L’enseignement comprend une dimension déductive qui le différencie dans le processus d’émancipation des luttes sociales.
Théorie et pratique dans les luttes sociales
Les luttes sociales peuvent apparaître sans qu’il y ait une théorie fixe qui les orientent. Les luttes sociales reposent sur un processus pragmatique : les militants y testent des hypothèses d’action qui permettent la transformation sociale.
L’espace militant constitue un lieu d’élaboration de savoirs collectifs qui partent de l’expérience vécues des actrices. C’est le cas par exemple des groupe de parole et de conscience féministes qui permettaient aux femmes de prendre conscience que leur expérience n’était pas individuelle, mais collective.
L’éducation populaire s’est souvent appuyé sur ce modèle d’un processus d’apprentissage mutuel et égalitaire visant à s’approprier et élaborer un savoir collectif.
Des luttes sociales à la théorisation dans le champs scientifique
Le passage des luttes sociales au monde académique passe par une modification des exigences de rigueur intellectuelle.
On peut prendre l’exemple d’un processus visant à établir sous la forme d’un ensemble de résultats statistiques des hypothèses d’analyse énoncés par des militantes.
Il est ainsi possible de déterminer sous forme statistique que l’expérience des femmes d’avoir en charge le travail domestique et le soin des enfants est bien une réalité statistiquement majoritaire et pas une simple impression.
Du champs scientifique à la didactisation pédagogique
La pédagogie critique se distingue de l’éducation populaire par le fait qu’elle ne se limite pas à un travail de conscientisation d’une expérience vécu mutuelle.
Elle se donne pour objectif de faire en sorte que des militants s’approprient un savoir critique académique en vue de développer leur niveau de conscience.
Il y a là un sous-entendu. On peut bien évidement lutter sans ce travail de conscientisation, mais la pédagogie critique présuppose que ce travail de conscientisation peut favoriser l’engagement dans les luttes sociales et que les savoirs scientifiques critiques peuvent également fournir des armes intellectuelles pour lutter.
La difficulté c’est que ces connaissances scientifiques sont difficilement accessibles à tous et que le rôle de l’enseignant est ici de permettre que toutes et tous puissent s’en emparer. L’enjeu est donc celui de la didactisation de ces savoirs théoriques.
Paulo Freire souligne à ce sujet l’importance de la clarté cognitif (« être simple sans être simplificateur ») et des métaphores (qui permettent de rendre les connaissances abstraites plus concrètes).
Le dialogue dans ce cas permet par l’échange de vérifier en particulier la compréhension et de lever des malentendus dans la réception de ces savoirs scientifiques.

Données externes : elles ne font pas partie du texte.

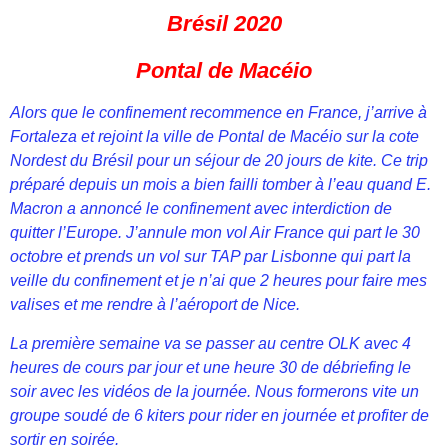
Brésil 2020
Pontal de Macéio
Alors que le confinement recommence en France, j’arrive à
Fortaleza et rejoint la ville de Pontal de Macéio sur la cote
Nordest du Brésil pour un séjour de 20 jours de kite. Ce trip
préparé depuis un mois a bien failli tomber à l’eau quand E.
Macron a annoncé le confinement avec interdiction de
quitter l’Europe. J’annule mon vol Air France qui part le 30
octobre et prends un vol sur TAP par Lisbonne qui part la
veille du confinement et je n’ai que 2 heures pour faire mes
valises et me rendre à l’aéroport de Nice.
La première semaine va se passer au centre OLK avec 4
heures de cours par jour et une heure 30 de débriefing le
soir avec les vidéos de la journée. Nous formerons vite un
groupe soudé de 6 kiters pour rider en journée et profiter de
sortir en soirée.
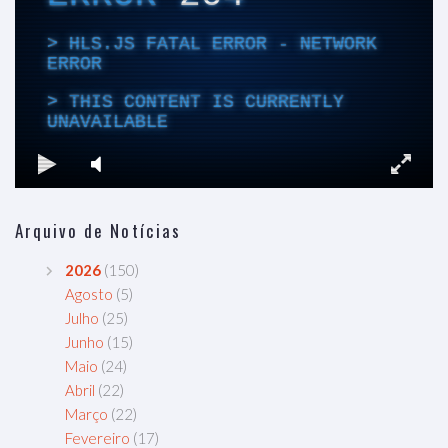
Arquivo de Notícias
2026
(150)
Agosto
(5)
Julho
(25)
Junho
(15)
Maio
(24)
Abril
(22)
Março
(22)
Fevereiro
(17)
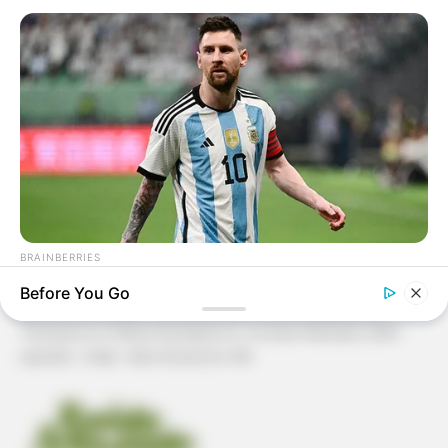
Patchwork
Pintura em Tecido
Sabonete artesanal
Artesanato com Garrafa Pet
BRAINBERRIES
10 World Cup 2026 Facts Every Football Fan Should Know
Before You Go
Revista Artesanato - 18.079.935/0001-70 FBO Negócios de
Treinamento e Marketing Digital Av. Cristiano Machado, 2940 -
sala 602 - União - Belo Horizonte / MG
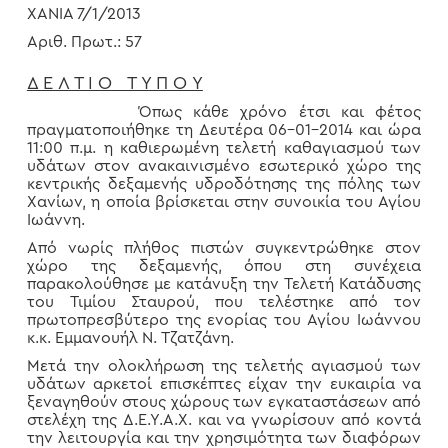
ΧΑΝΙΑ 7/1/2013
Αριθ. Πρωτ.: 57
Δ Ε Λ Τ Ι Ο Τ Υ Π Ο Υ
Όπως κάθε χρόνο έτσι και φέτος
πραγματοποιήθηκε τη Δευτέρα 06-01-2014 και ώρα
11:00 π.μ. η καθιερωμένη τελετή καθαγιασμού των
υδάτων στον ανακαινισμένο εσωτερικό χώρο της
κεντρικής δεξαμενής υδροδότησης της πόλης των
Χανίων, η οποία βρίσκεται στην συνοικία του Αγίου
Ιωάννη.
Από νωρίς πλήθος πιστών συγκεντρώθηκε στον
χώρο της δεξαμενής, όπου στη συνέχεια
παρακολούθησε με κατάνυξη την Τελετή Κατάδυσης
του Τιμίου Σταυρού, που τελέστηκε από τον
πρωτοπρεσβύτερο της ενορίας του Αγίου Ιωάννου
κ.κ. Εμμανουήλ Ν. Τζατζάνη.
Μετά την ολοκλήρωση της τελετής αγιασμού των
υδάτων αρκετοί επισκέπτες είχαν την ευκαιρία να
ξεναγηθούν στους χώρους των εγκαταστάσεων από
στελέχη της Δ.Ε.Υ.Α.Χ. και να γνωρίσουν από κοντά
την λειτουργία και την χρησιμότητα των διαφόρων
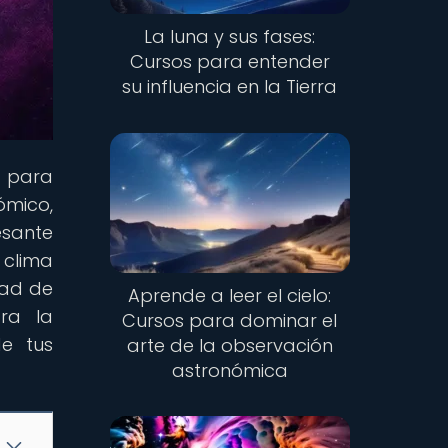
La luna y sus fases:
Cursos para entender
su influencia en la Tierra
l para
ómico,
esante
 clima
dad de
Aprende a leer el cielo:
ra la
Cursos para dominar el
de tus
arte de la observación
astronómica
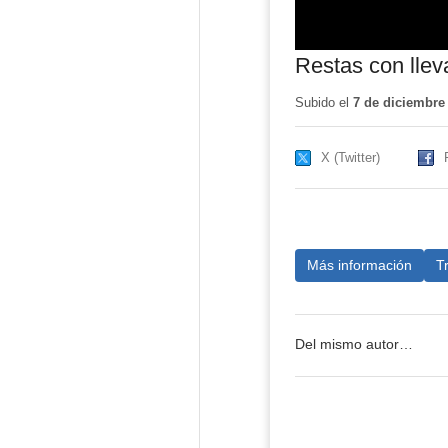
Restas con lle
Subido el
7 de diciembre
X (Twitter)
Más información
T
Del mismo autor…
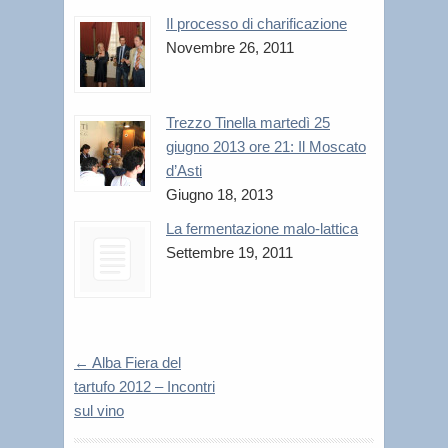
Il processo di charificazione
Novembre 26, 2011
Trezzo Tinella martedì 25
giugno 2013 ore 21: Il Moscato
d’Asti
Giugno 18, 2013
La fermentazione malo-lattica
Settembre 19, 2011
←
Alba Fiera del
tartufo 2012 – Incontri
sul vino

Il y a bien une co-construction de savoir dans ce cas qui passe sur la question de l’opérationnalisation dans la pratique militante de ces savoirs scientifiques.
Conclusion :
Il est nécessaire sans doute d’éviter la confusion entre deux types différents d’apprentissage et de co-construction de savoirs.
Il y a un premier type de processus qui est la co-construction mutuelle de savoirs qui vise une montée en généralité d’expérience vécues. Elle peut avoir pour objectif l’élaboration de revendications. Ce processus est donc plutôt inductif.
Il y a un second type de processus de co-construction de savoirs. Il s’agit d’un processus qui vise à co-construire des savoirs pour les opérationnaliser dans la pratique. Ce processus comprend des aspects déductifs dans l’appropriation des savoirs académiques qui ne sont pas co-construits. Mais la co-construction intervient dans l’opérationnalisation de ces savoirs dans la pratique : car cela demande à la fois des connaissances théoriques et des savoirs pratiques.